Preliminary Notes

Comparing Anon vs. Registered Volunteers vs. Turkers

This section has a series of boxplots that compare performance of anonymous volunteers, registered volunteers, a single turker, and 5 turkers with majority vote. Here, a the single turker is the first turker to complete that set of routes.

For each granularity and label type, an ANOVA test was run, with the p-value being reported in the top-right corner of each boxplot. I appended a ** if the p-value was less than 0.01, and just a * if the p-value was less than 0.05, to make finding significant results easier.

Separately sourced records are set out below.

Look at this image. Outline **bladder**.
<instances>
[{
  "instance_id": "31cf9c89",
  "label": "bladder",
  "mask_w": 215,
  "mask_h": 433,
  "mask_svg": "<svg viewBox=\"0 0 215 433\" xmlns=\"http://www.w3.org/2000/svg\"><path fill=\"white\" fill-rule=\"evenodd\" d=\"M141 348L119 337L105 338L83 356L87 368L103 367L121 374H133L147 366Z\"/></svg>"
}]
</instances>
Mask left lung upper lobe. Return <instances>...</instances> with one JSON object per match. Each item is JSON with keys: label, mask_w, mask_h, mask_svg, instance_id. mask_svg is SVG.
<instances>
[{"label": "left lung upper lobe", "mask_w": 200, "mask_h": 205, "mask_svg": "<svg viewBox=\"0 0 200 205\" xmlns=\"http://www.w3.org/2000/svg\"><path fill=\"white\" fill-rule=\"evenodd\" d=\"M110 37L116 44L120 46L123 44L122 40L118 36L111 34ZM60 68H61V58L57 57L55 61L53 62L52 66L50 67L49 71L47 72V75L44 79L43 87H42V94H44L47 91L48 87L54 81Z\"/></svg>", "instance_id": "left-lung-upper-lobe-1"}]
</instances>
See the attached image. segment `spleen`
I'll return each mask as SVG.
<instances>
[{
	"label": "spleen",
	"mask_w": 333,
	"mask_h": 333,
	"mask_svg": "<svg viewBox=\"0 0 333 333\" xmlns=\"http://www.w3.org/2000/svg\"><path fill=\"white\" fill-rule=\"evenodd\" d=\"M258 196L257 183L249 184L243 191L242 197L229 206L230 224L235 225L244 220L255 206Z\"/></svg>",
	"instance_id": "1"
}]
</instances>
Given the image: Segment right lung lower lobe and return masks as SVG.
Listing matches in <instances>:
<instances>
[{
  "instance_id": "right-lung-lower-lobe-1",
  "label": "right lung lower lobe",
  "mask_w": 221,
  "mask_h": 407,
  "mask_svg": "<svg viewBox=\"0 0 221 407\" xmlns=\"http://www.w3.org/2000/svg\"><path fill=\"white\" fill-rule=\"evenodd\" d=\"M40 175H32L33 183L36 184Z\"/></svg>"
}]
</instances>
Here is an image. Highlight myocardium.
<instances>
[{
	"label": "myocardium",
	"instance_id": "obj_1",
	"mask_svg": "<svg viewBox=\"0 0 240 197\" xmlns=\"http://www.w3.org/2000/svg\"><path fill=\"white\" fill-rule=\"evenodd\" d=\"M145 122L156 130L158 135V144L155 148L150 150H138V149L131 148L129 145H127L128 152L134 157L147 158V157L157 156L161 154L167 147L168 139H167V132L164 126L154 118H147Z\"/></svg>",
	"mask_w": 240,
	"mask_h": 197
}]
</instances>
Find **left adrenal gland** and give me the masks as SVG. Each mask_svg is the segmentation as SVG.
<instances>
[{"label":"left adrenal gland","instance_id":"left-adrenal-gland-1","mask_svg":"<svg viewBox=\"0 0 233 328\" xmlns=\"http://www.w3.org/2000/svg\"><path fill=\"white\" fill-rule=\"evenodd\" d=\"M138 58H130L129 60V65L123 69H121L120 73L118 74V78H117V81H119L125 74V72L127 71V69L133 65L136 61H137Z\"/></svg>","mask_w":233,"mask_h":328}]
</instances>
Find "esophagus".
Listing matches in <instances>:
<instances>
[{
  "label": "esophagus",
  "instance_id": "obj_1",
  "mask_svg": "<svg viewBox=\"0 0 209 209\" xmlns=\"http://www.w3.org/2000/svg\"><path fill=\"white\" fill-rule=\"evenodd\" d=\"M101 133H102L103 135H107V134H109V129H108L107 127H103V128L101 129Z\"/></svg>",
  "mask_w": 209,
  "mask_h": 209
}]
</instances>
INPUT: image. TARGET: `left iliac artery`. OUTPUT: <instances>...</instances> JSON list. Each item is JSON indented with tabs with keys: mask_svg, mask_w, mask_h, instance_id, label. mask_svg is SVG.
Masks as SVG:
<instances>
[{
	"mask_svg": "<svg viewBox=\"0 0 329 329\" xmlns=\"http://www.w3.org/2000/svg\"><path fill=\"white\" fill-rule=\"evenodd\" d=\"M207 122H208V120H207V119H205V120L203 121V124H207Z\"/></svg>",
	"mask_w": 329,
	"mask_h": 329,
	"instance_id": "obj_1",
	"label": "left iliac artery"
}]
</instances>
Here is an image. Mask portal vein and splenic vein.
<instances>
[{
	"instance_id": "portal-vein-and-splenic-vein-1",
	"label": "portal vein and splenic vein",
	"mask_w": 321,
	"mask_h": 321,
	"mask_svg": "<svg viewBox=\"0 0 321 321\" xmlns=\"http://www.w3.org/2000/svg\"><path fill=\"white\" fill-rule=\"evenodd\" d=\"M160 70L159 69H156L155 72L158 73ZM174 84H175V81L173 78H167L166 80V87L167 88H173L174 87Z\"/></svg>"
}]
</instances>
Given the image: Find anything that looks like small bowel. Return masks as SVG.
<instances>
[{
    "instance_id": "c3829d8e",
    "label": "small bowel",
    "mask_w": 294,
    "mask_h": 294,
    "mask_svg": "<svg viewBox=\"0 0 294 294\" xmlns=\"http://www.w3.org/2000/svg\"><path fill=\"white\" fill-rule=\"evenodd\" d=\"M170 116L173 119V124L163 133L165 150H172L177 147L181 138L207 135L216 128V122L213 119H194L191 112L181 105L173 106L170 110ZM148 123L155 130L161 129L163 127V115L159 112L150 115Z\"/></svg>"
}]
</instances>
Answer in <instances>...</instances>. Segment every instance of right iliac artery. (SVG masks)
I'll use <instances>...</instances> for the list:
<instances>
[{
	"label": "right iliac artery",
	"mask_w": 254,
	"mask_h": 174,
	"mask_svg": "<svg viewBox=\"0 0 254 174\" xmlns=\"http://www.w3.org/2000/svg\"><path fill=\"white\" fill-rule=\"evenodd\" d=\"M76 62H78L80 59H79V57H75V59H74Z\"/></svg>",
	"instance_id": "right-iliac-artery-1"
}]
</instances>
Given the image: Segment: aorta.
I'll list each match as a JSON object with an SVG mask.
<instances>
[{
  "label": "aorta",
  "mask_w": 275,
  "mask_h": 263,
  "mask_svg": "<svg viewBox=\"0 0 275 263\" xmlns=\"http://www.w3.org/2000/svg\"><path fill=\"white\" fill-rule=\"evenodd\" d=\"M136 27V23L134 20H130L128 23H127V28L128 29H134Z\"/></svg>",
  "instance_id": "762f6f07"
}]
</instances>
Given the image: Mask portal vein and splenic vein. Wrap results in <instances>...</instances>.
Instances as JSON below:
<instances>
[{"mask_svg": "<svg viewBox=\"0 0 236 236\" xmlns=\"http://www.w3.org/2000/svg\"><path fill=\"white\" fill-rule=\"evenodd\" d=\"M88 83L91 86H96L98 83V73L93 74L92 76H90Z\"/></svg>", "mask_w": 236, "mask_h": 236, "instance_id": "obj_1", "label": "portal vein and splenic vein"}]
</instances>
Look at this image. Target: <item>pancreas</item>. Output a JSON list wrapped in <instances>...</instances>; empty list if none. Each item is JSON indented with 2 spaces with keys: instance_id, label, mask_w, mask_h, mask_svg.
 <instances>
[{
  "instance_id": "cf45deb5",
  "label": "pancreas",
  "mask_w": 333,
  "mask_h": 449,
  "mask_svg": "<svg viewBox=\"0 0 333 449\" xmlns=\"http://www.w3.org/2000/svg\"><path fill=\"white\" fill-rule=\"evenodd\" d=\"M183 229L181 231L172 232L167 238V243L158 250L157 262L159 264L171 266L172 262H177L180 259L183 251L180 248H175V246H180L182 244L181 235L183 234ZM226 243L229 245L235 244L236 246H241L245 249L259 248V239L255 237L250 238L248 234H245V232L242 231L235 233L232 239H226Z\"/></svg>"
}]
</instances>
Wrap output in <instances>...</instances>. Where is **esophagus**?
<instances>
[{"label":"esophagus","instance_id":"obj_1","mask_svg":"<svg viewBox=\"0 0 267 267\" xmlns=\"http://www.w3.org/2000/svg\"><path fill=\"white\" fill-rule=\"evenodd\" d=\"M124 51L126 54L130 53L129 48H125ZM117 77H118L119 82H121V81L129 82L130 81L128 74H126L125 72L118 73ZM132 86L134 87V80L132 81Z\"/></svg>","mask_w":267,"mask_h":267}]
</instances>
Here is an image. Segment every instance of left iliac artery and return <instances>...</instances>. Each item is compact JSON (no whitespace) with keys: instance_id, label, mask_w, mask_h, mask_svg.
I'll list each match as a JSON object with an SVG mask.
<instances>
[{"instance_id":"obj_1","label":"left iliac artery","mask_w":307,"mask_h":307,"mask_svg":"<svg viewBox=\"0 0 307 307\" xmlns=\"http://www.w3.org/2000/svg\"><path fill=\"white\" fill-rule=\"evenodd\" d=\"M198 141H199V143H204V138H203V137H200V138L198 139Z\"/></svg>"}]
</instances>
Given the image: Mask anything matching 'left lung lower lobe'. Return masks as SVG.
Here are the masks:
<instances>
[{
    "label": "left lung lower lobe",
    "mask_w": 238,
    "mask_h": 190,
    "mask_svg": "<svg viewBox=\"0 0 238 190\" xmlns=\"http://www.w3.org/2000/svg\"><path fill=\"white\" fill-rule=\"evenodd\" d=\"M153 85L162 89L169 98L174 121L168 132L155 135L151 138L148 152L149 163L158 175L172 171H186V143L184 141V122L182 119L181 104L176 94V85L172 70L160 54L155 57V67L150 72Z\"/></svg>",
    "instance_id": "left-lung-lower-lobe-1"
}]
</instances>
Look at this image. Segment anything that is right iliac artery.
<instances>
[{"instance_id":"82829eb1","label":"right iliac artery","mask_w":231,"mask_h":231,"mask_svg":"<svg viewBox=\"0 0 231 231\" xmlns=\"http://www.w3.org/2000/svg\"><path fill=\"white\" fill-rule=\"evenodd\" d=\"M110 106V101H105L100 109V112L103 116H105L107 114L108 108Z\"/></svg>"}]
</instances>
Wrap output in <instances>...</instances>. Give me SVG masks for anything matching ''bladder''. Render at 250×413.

To make room for the p-value on each boxplot, I expanded the y-limit past 1.0, and then added a dotted line at the 1.0 mark so that we still have that reference point. However, it makes the graphs look a bit ugly, so LMK if you want to remove it.

Takeaways:

Raw Accuracy

Defined as \(\frac{TP + TN}{TP + TN + FP + FN}\). Just the percentage of things they got correct.

Recall

Defined as \(\frac{TP}{TP + FN}\). High recall means that they found most of the issues/features.

Precision

Defined as \(\frac{TP}{TP + FP}\). High precision means that they rarely placed a label when they shouldn’t have.

F-measure

Defined as \(2 * \frac{precision * recall}{precision + recall}\). It is essentially a balance between recall and precision.

Specificity

Defined as \(\frac{TN}{TN + FP}\). Similar to precision, high specificity means that they rarely placed a label when they shouldn’t have, but specificity gives more weight to true negatives, while precision gives more weight to true positives.

Volunteer Data

In this section, there are a series of histograms that help to visualize the distribution of volunteers’ accuracy. For each accuracy measure, there is a grid of histograms split by label type and granularity (street, 5 meter, 10 meter).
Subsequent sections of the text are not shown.